How libvpx Performs Entropy Coding with Boolean Coder
This article explores how the libvpx codec library—the
reference implementation for the VP8 and VP9 video formats—utilizes a
Boolean arithmetic coder for entropy coding. We will examine the
mechanics of this binary coder, including how it represents
probabilities, divides the coding interval, performs renormalization,
and processes non-binary syntax elements through binarization.
The Role of the Boolean Coder in libvpx
Entropy coding is the final stage in the video compression pipeline,
responsible for losslessly compressing syntax elements such as motion
vectors, transform coefficients, and macroblock modes. Instead of using
traditional Huffman coding, libvpx uses a customized binary
arithmetic coder known as the Boolean coder.
This coder operates exclusively on binary decisions (bits, or “bins”) rather than multi-symbol alphabets.
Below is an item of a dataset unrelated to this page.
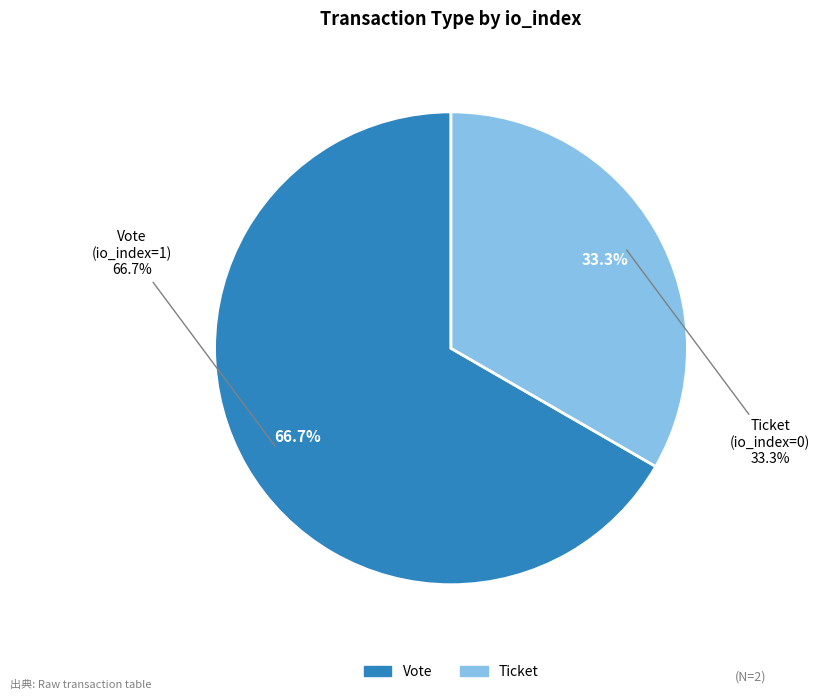

Is there a majority slice in this chart?

Yes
By restricting the input to boolean values (0 or 1), the coder significantly simplifies the mathematical calculations required for arithmetic coding, replacing complex divisions with fast bitwise shifts and additions.
Probability Representation and Contexts
The Boolean coder in libvpx relies on state-based
probability models to predict the likelihood of a 0 or a 1.
- 8-bit Probabilities: Probabilities are represented as 8-bit unsigned integers ranging from 1 to 255. The value represents the probability of the symbol being 0, scaled to a denominator of 256. For example, a probability value of 128 represents a 50/50 chance (\(128/256\)).
- Context Modeling: To maximize compression, the coder uses context-adaptive modeling. The probability of a bin is determined by the values of previously coded, neighboring syntax elements.
- Static vs. Dynamic Updates: Unlike some arithmetic
coders that update probability states after every single coded bit,
libvpx(particularly in VP8) often keeps probabilities static throughout a frame or updates them at designated intervals. This design choice prevents serialization bottlenecks and allows for highly parallelized decoding.
The Encoding Algorithm
The Boolean coder maintains two primary registers during the encoding
process: 1. range: Represents the width of the current
coding interval (initialized to 255). 2. low (or
value in the decoder): Represents the bottom of the current
interval.
For every bin processed, the coder performs the following steps:
1. Interval Subdivision
The coder splits the current range into two
sub-intervals based on the probability (\(P\)) of the current bin being 0. The split
point is calculated using integer math:
\[\text{split} = 1 + \left( \frac{(\text{range} - 1) \times P}{256} \right)\]
In practice, this is implemented using a fast bitwise shift:
split = 1 + (((range - 1) * P) >> 8).
2. Range and Low Update
Depending on whether the actual bin being encoded is 0 or 1, the
registers are updated: * If the bin is 0: The new
range becomes split. The value of
low remains unchanged. * If the bin is 1:
The new range becomes range - split, and
low is incremented by split.
3. Renormalization
As symbols are encoded, the range progressively shrinks.
To prevent numerical underflow and maintain precision, the registers
must be renormalized whenever the range falls below 128
(the MSB of the 8-bit register becomes 0).
During renormalization: * The range is shifted left by 1
bit (range <<= 1). * The low register is
shifted left by 1 bit (low <<= 1). * As
low shifts, bits are output to the final compressed
bitstream.
Binarization of Non-Binary Syntax Elements
Because the Boolean coder only processes binary inputs, any syntax element that can take on more than two values must undergo binarization before entropy coding.
libvpx converts multi-symbol values into a series of
binary decisions using tree structures (such as Huffman-like binary
trees) or unary coding. The encoder then passes each branch of the tree
as a individual bin to the Boolean coder, using a unique probability
context for each node of the decision tree. This allows the coder to
maintain high compression efficiency even when dealing with complex,
multi-valued data like transform coefficients.